Praise be to God as his Spirit works in such a way to convict concerning, sin, righteousness and the judgment to come.
This group was led under conviction by a man named Shecaniah, different from the one mentioned in the genealogy listed who returned from Exile with Ezra, but who God led to see that they had committed great sin against God.
These people confessed their sins to God before their priest, acknowledging in detail what had occured.
They speak in no generalities but with specifics about the sin of intermarrying foreign wives.
He uses the word “unfaithful with our God.”
But God gives Shecaniah hope in restoration that can only be found in God so he calls Ezra to action.
To asks the priest to lead the exiles in a renewed covenant with God according to the Law of God.
They are seeking leadership from their spiritual leader as to what they must do to be restored back to God.
They say to Ezra,
They challenge Ezra to the great task of leading the people away from sin and the task was great.
In this task, he would not only declare the law of God to them, but the task of repentance that laid before them was heavy as well.
They were committed to do whatever was necessary but they needed their spiritual leader to be the one to help them see it through.
Commitment to action v.5
Verse 5 states that Ezra started with the leaders of the people and that he lead them to take an oath before God.
Oaths were promises made to God and made to others.
In our story, the oath made in v 5 and the covenant in v 3 was a divine sanction before God to fulfill the promises of the covenant or face the consequences of the covenant.
Normally, animals were slaughters and blood was used in covenant making to symbolize the judgment that would be rendered if the covenant was broken.
These oaths and covenants were based on the truthfulness and faithfulness of the people making them.

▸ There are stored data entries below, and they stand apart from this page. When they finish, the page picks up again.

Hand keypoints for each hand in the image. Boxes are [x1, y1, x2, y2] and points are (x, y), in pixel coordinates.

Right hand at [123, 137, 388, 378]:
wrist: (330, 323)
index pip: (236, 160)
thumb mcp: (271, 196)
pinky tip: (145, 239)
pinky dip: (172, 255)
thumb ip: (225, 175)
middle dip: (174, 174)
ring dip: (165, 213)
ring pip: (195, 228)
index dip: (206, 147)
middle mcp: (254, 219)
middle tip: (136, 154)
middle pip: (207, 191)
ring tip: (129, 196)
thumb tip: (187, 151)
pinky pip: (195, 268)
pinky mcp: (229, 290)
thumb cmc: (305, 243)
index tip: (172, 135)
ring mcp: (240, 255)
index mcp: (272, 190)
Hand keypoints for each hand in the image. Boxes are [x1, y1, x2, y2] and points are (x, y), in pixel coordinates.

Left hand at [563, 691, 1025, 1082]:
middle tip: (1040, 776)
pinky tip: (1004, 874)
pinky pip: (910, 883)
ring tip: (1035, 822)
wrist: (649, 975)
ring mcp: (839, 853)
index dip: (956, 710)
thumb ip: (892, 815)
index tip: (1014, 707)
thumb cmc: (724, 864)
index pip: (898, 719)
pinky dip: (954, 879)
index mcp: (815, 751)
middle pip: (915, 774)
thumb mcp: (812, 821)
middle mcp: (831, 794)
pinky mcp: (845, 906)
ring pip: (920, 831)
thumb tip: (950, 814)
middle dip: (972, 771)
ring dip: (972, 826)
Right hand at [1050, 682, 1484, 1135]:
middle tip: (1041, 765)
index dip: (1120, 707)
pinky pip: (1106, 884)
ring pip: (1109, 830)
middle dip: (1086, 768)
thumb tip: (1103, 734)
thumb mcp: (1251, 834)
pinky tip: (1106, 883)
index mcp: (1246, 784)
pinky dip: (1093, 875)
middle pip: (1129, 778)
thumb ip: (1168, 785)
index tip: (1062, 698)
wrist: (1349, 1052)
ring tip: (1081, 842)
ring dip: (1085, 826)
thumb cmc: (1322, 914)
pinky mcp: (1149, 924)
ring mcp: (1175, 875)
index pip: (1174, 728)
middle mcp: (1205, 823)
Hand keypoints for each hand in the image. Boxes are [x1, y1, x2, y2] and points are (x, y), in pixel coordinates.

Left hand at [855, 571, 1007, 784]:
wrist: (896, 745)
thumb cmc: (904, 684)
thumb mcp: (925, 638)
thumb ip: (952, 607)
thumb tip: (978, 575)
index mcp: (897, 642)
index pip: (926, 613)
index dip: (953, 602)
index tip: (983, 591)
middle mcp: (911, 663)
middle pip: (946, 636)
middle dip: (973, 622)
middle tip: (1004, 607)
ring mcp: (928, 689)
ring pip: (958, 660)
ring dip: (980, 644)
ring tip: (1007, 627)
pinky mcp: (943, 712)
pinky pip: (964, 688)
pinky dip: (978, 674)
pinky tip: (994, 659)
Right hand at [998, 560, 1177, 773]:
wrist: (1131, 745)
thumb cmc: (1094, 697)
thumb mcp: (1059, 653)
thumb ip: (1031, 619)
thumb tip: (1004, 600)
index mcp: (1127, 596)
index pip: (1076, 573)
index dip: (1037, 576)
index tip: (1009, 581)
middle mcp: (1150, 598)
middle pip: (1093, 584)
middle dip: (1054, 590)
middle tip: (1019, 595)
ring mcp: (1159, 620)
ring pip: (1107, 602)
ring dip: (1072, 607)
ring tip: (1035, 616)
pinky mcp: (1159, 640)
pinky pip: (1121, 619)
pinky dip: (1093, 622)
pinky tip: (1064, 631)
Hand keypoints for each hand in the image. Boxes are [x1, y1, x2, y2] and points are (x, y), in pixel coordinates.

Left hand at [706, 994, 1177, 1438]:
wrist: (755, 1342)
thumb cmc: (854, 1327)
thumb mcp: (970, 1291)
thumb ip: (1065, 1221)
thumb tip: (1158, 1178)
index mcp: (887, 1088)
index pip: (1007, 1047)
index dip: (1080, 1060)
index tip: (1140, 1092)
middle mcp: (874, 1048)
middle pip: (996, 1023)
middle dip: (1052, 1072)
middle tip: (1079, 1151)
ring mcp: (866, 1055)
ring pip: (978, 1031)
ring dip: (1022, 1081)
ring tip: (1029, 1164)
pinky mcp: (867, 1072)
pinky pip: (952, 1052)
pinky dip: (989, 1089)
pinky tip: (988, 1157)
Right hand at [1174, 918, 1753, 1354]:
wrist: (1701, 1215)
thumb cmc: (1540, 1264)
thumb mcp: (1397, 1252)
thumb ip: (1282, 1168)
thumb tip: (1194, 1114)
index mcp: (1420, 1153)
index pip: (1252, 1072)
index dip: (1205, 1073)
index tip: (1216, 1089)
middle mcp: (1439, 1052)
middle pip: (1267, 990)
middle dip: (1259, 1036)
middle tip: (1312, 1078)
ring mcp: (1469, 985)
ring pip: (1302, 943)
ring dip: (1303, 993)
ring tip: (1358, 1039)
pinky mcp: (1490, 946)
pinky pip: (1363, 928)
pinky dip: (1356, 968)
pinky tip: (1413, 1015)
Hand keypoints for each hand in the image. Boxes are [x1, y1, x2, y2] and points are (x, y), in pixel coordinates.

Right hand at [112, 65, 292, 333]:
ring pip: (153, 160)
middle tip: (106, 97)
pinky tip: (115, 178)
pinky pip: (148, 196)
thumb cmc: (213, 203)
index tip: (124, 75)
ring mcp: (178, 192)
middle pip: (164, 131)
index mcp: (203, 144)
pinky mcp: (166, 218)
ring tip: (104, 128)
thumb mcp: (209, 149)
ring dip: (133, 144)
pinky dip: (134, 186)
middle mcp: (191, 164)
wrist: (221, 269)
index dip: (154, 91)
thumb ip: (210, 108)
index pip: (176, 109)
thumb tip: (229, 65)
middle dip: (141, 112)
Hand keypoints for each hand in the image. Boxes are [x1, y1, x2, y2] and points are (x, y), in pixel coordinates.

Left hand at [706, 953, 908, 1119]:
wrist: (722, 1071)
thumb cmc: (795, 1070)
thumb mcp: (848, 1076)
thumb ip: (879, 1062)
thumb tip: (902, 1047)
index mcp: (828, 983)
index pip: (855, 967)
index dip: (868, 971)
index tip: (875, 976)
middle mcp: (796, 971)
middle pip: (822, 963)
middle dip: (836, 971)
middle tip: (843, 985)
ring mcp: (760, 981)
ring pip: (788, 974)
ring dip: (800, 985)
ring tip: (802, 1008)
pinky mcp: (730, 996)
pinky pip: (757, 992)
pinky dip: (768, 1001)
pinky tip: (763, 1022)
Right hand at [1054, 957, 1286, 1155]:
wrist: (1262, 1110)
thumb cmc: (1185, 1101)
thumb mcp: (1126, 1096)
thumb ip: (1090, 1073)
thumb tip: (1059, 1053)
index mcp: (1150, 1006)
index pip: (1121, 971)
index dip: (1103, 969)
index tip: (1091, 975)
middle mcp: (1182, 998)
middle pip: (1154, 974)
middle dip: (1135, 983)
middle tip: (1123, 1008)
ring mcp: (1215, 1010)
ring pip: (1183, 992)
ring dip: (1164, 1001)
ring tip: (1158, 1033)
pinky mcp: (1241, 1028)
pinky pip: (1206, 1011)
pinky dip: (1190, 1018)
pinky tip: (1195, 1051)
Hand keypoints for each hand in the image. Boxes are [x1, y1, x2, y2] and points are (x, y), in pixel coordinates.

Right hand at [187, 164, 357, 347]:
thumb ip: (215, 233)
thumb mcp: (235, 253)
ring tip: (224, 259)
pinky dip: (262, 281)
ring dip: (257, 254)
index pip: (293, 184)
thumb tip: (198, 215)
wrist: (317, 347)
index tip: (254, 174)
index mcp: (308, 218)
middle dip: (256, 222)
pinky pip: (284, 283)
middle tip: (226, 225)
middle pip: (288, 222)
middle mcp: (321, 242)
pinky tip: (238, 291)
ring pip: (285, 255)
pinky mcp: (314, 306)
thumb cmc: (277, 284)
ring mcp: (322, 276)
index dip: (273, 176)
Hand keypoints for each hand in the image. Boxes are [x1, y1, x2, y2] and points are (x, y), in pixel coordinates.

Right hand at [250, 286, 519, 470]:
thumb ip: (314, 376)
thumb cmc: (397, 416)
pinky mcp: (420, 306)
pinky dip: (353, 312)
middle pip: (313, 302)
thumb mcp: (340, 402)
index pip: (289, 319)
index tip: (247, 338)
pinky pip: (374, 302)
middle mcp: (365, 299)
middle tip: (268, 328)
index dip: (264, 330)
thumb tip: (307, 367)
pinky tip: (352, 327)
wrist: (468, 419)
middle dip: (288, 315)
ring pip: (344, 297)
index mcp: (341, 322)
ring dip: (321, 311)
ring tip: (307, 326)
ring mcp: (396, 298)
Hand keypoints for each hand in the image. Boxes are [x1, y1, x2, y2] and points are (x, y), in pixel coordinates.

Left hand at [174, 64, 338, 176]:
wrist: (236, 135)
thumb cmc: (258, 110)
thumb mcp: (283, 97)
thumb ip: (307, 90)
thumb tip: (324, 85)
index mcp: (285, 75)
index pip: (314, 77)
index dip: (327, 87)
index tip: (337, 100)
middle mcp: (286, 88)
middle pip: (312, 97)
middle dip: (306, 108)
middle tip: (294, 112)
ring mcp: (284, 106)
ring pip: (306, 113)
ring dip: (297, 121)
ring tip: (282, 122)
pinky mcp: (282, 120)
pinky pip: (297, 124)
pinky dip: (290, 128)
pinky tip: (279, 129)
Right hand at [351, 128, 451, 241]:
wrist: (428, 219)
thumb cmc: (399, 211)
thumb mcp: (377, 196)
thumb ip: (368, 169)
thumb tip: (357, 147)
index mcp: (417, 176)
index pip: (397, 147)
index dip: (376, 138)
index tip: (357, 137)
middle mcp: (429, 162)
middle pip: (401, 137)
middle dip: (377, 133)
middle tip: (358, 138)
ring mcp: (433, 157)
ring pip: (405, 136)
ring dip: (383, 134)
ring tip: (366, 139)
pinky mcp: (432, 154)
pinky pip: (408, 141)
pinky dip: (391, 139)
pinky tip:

It is important to point out that Israel is known for its covenant breaking with YHWH.
They were unfaithful continually and this reveals the importance of the truthfulness of our commitments to God and others.
Making oaths had gotten so ridiculous in Jesus day that oaths had to be made with some promissory attachment to it.
Look at
Matthew 5:33–37 (ESV)
33 “Again you have heard that it was said to those of old, ‘You shall not swear falsely, but shall perform to the Lord what you have sworn.’
34 But I say to you, Do not take an oath at all, either by heaven, for it is the throne of God, 35 or by the earth, for it is his footstool, or by Jerusalem, for it is the city of the great King.
36 And do not take an oath by your head, for you cannot make one hair white or black.
37 Let what you say be simply ‘Yes’ or ‘No’; anything more than this comes from evil.
The Jews had become so untruthful in their words that when making oaths, they had to swear by heaven, or earth, or by God’s throne.
Just to promise anything to anyone in Jesus day was not good enough because words had ceased from being truthful.
Jesus point is that when we make a commitment to God or to man, let our Yes simply be a truthful Yes or our No, be a simple No.
This is a truthful heart that comes from one who has been transformed by the God of truth.